Lac-Mégantic la dernière nuit; lire la BD reportage

En novembre 2016, il quitte Lac-Mégantic en direction de Montréal et d’un nouveau défi comme directeur adjoint à l'Institut de protection contre les incendies du Québec, situé à Laval. Ma conjointe comprenait la situation, parce que l'ayant vécu d'une autre façon, mes enfants la même chose.

Ça a pris du temps, mais tranquillement pas vite, on chemine vers quelque chose qui va être bien, raconte-t-il.

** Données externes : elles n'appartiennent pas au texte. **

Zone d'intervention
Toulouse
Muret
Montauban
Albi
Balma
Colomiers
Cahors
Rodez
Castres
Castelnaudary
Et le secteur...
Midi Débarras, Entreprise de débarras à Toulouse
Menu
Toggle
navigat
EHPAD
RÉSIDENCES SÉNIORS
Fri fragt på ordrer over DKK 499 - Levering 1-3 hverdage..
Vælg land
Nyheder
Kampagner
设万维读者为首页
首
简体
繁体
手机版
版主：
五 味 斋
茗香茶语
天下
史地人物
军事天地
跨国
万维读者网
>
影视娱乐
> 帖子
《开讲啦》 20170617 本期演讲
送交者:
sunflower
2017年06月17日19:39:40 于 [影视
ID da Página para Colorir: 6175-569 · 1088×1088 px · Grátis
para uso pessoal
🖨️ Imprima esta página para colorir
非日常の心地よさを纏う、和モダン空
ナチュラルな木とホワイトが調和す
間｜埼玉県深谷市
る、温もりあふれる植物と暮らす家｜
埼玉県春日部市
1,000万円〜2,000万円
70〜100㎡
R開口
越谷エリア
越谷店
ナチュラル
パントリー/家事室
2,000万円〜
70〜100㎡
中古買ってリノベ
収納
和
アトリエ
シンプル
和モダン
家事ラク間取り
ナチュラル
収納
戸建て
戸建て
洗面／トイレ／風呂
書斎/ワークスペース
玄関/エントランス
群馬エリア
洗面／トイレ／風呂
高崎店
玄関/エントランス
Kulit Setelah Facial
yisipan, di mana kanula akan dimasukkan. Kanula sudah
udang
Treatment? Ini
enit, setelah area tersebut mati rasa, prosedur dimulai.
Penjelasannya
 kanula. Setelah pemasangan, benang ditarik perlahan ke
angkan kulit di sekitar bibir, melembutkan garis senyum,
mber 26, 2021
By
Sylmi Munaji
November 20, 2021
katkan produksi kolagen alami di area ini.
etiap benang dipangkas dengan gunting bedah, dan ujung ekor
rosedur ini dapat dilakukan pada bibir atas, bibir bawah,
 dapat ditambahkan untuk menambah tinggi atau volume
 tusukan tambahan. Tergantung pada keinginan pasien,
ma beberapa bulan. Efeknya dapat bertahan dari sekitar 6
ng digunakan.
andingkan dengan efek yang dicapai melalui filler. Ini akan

Après un second arrêt de travail d’un an, il fait depuis peu ses premiers pas comme enseignant, toujours à l’IPIQ.

C'est le contact avec les futurs pompiers. Quand je leur parle, je leur parle beaucoup de stress post-traumatique, d'en parler.

Le Québec tout entier a appris de cette tragédie, rappelle Denis Lauzon. Une solidarité dans l’épreuve qui le rend fier: C'est marquant d'ailleurs aujourd'hui. Quand il y a une inondation, bien on le voit, les pompiers d'un peu partout au Québec vont en entraide à d'autres endroits, comme il y a deux ans à Sainte-Marthe-sur-le-Lac. On a vu des pompiers qui venaient d'ailleurs. Donc ç'a été une grande première.

La pandémie actuelle le fait réfléchir; surtout le défi qu’elle représente pour les autorités. 

En temps de crise, il y a des décisions à prendre. Qu'elle soit bonne ou mauvaise, il faut prendre une décision. Après coup, c'est facile de dire il aurait fallu faire ce choix-là, mais dans le moment, c'est la décision que l'on croit la meilleure qui est prise.